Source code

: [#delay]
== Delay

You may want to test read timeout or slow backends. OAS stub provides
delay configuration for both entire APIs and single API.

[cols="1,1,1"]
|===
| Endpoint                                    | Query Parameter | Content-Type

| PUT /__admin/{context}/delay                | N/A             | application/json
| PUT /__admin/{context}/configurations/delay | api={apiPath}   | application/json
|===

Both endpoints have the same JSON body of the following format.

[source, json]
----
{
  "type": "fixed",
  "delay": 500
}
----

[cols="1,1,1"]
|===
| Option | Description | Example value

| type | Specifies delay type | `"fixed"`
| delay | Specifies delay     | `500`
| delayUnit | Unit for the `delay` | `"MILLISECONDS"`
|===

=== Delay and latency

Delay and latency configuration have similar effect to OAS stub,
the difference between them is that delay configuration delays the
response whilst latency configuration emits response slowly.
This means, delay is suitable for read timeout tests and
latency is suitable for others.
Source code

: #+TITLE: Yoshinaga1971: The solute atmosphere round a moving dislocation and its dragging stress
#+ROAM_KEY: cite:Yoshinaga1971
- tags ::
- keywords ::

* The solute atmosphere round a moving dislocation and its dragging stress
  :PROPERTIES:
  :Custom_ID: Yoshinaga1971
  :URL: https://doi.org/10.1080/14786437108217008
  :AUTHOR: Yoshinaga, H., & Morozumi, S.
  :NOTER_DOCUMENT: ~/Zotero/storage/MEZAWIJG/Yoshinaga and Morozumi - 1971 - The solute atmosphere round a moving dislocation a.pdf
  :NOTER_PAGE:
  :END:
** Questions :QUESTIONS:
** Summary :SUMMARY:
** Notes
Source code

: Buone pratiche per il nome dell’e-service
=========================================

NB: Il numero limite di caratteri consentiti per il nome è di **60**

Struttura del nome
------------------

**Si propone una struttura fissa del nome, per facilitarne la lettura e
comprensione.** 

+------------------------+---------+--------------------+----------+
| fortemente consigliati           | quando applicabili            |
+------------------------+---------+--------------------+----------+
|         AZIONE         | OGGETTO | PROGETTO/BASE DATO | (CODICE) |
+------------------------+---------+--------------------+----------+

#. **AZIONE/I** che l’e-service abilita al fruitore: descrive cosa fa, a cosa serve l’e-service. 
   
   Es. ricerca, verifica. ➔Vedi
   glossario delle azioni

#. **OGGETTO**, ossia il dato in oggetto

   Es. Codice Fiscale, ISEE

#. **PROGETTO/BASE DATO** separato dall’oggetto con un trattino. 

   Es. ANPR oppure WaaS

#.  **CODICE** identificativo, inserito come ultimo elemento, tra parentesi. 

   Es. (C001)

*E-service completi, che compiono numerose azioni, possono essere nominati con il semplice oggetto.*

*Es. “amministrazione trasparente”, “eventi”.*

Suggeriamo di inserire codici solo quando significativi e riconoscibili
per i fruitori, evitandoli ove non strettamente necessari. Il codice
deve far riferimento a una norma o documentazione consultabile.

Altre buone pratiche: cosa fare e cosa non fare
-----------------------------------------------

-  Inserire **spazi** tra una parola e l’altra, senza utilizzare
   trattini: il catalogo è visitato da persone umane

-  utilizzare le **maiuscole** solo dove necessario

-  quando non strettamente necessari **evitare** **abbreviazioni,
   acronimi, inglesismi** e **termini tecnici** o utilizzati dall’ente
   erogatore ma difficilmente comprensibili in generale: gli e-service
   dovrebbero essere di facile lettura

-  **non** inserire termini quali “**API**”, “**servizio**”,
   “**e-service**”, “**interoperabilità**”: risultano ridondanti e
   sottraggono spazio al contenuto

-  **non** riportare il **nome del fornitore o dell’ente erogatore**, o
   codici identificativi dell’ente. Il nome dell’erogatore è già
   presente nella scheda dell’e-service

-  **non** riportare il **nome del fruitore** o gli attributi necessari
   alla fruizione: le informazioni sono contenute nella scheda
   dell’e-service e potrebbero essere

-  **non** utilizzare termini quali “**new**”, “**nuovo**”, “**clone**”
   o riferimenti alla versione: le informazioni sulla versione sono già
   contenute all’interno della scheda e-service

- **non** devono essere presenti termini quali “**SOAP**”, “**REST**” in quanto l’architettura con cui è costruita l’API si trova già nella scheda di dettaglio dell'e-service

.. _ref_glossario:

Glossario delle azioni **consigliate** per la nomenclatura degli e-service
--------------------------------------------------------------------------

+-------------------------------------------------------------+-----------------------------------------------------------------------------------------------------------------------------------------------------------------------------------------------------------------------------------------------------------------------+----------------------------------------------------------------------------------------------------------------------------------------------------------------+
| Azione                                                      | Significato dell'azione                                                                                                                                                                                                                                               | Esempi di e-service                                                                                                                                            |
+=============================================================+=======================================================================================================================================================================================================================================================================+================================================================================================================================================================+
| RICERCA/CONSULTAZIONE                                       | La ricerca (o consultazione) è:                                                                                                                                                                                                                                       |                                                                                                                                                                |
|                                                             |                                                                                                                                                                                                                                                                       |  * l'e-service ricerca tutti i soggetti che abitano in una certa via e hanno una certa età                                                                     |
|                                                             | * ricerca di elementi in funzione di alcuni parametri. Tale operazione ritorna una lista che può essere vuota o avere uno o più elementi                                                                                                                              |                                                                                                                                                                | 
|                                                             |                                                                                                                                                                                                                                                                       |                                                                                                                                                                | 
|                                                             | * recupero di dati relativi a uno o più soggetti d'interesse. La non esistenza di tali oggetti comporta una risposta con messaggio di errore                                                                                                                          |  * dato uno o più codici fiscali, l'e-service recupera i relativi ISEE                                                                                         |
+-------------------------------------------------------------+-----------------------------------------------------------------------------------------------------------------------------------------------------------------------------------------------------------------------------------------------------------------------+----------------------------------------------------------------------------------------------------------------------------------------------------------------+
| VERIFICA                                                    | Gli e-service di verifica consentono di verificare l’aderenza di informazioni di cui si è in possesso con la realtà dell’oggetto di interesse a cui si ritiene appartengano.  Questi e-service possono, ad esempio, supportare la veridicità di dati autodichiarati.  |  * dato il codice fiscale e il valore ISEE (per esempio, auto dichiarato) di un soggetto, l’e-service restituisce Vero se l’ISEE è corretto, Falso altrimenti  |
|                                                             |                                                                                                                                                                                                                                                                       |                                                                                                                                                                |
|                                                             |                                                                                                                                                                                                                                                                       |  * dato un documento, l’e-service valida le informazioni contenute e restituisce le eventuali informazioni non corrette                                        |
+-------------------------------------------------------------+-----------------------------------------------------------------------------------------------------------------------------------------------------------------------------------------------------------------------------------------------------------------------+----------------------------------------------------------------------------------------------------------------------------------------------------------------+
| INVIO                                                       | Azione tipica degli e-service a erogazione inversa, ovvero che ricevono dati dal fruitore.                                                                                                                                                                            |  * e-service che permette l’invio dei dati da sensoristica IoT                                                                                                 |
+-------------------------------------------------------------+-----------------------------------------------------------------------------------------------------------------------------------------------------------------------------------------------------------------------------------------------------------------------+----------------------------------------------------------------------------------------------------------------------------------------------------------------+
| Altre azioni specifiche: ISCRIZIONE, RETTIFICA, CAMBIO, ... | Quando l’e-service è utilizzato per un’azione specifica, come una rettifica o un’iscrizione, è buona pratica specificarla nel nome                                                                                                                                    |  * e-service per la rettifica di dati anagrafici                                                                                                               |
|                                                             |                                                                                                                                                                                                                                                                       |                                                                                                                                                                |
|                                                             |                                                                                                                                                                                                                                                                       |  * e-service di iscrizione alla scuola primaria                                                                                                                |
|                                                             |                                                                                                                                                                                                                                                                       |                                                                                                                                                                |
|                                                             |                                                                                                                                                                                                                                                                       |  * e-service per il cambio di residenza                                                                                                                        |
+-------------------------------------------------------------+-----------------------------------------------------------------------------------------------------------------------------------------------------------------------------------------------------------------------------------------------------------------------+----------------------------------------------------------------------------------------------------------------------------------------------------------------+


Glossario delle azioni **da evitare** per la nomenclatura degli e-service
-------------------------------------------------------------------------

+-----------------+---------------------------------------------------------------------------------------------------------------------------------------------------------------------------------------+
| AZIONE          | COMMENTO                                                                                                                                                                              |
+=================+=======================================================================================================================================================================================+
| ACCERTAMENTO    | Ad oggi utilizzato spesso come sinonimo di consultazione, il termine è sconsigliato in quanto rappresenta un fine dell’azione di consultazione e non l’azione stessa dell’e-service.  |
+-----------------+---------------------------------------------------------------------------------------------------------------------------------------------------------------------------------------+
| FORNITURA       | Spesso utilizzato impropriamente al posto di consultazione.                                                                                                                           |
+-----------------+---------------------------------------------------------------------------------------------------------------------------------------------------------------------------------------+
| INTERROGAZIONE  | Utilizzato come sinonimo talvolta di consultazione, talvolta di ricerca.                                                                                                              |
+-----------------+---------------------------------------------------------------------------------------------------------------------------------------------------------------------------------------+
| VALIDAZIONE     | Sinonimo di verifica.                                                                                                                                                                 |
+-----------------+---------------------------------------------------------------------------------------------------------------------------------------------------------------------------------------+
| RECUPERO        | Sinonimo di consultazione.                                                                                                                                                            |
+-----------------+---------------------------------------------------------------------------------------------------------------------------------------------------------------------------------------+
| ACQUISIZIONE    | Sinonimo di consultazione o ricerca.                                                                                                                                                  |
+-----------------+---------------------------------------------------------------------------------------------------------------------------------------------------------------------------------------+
-*-*-
Work to complete:
Give back exactly the lines from the beginning of the records through the line containing "#+TITLE: Yoshinaga1971: The", and only those.

The completed task:
Source code

: [#delay]
== Delay

You may want to test read timeout or slow backends. OAS stub provides
delay configuration for both entire APIs and single API.

[cols="1,1,1"]
|===
| Endpoint                                    | Query Parameter | Content-Type

| PUT /__admin/{context}/delay                | N/A             | application/json
| PUT /__admin/{context}/configurations/delay | api={apiPath}   | application/json
|===

Both endpoints have the same JSON body of the following format.

[source, json]
----
{
  "type": "fixed",
  "delay": 500
}
----

[cols="1,1,1"]
|===
| Option | Description | Example value

| type | Specifies delay type | `"fixed"`
| delay | Specifies delay     | `500`
| delayUnit | Unit for the `delay` | `"MILLISECONDS"`
|===

=== Delay and latency

Delay and latency configuration have similar effect to OAS stub,
the difference between them is that delay configuration delays the
response whilst latency configuration emits response slowly.
This means, delay is suitable for read timeout tests and
latency is suitable for others.
Source code

: #+TITLE: Yoshinaga1971: The solute atmosphere round a moving dislocation and its dragging stress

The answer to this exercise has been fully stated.